Heel pain, sometimes disabling, can occur in the front, back, or bottom of the heel (arch). Causes of heel pain may include Heel Spurs, Plantar Fasciitis, or Achilles Tendinitis.

Heel Spurs

A bony growth on the underside of the heel bone. Heel spurs result from strain on the muscles and ligaments of the foot, by stretching of the long band of tissue that connects the heel and the ball of the foot, and by repeated tearing away of the lining or membrane that covers the heel bone. These conditions may result from imbalance when walking, running or jogging, improperly fitted or excessively worn shoes, or obesity.

Plantar Fasciitis

Both heel pain and heel spurs are frequently associated with plantar fasciitis, an inflammation of the band connective tissue (fascia) that runs along the bottom (plantar surface) of the foot, from the heel to the ball of the foot. Plantar fasciitis is common among athletes who run and jump a lot.

Achilles Tendinitis

Pain at the back of the heel is associated with Achilles tendinitis.
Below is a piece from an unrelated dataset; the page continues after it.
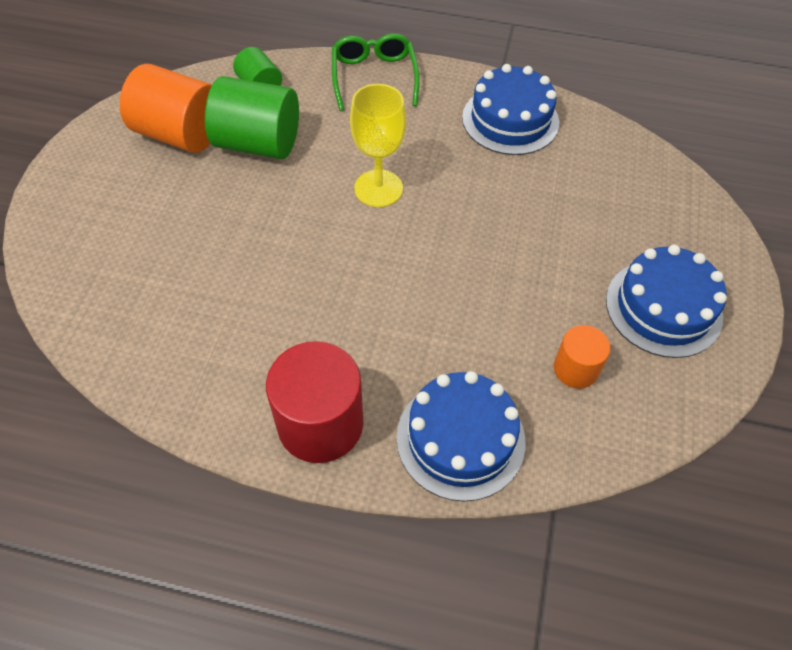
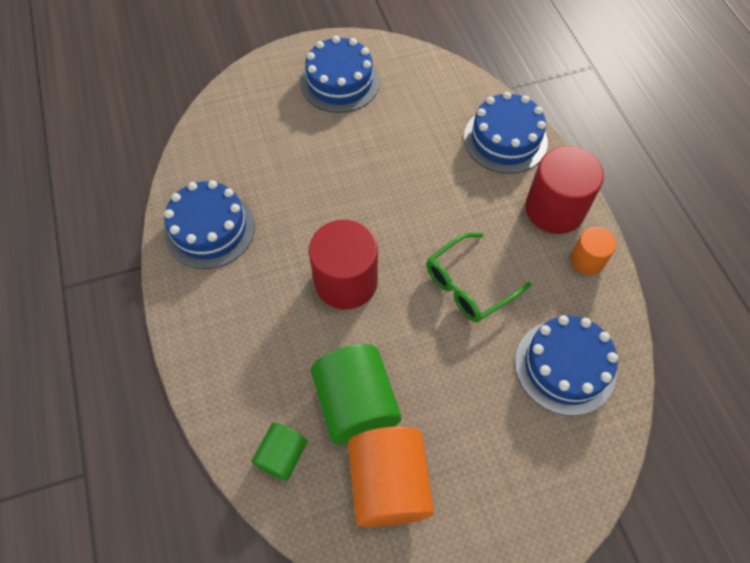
camera: 120 degrees left, 5 degrees up
green glasses [332,33,420,111] -> green glasses moved to [427,232,531,322]
yellow goblet [350,84,406,207] -> red cylinder [309,220,378,309]
orange cylinder [554,325,610,389] -> orange cylinder moved to [571,227,616,275]
none -> blue cake [515,315,618,416]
This is caused by inflammation of the Achilles tendon, which runs from behind the ankle to the back of the heel bone. It is common among people who run and walk a lot and have tight tendons.

Diagnosis

A podiatrist will diagnosis the cause of heel pain by examining the area and may perform diagnostic X-rays to rule out problems of the bone.

Treatment Approach

  • Medication: Early treatment for heel pain might involve oral or injectable anti-inflammatory medication, exercise and shoe recommendations, or taping or strapping to support the foot. Physical therapy may be used in conjunction with such treatments.
  • Shoe Inserts: Custom shoe inserts, called orthotics, made by your podiatrist, will effectively treat the majority of heel and arch pain without the need for surgery.
  • Surgery: Patients with heel pain rarely require more surgery. However, if surgery is necessary, it may involve the release of the plantar fascia or other soft-tissue growth.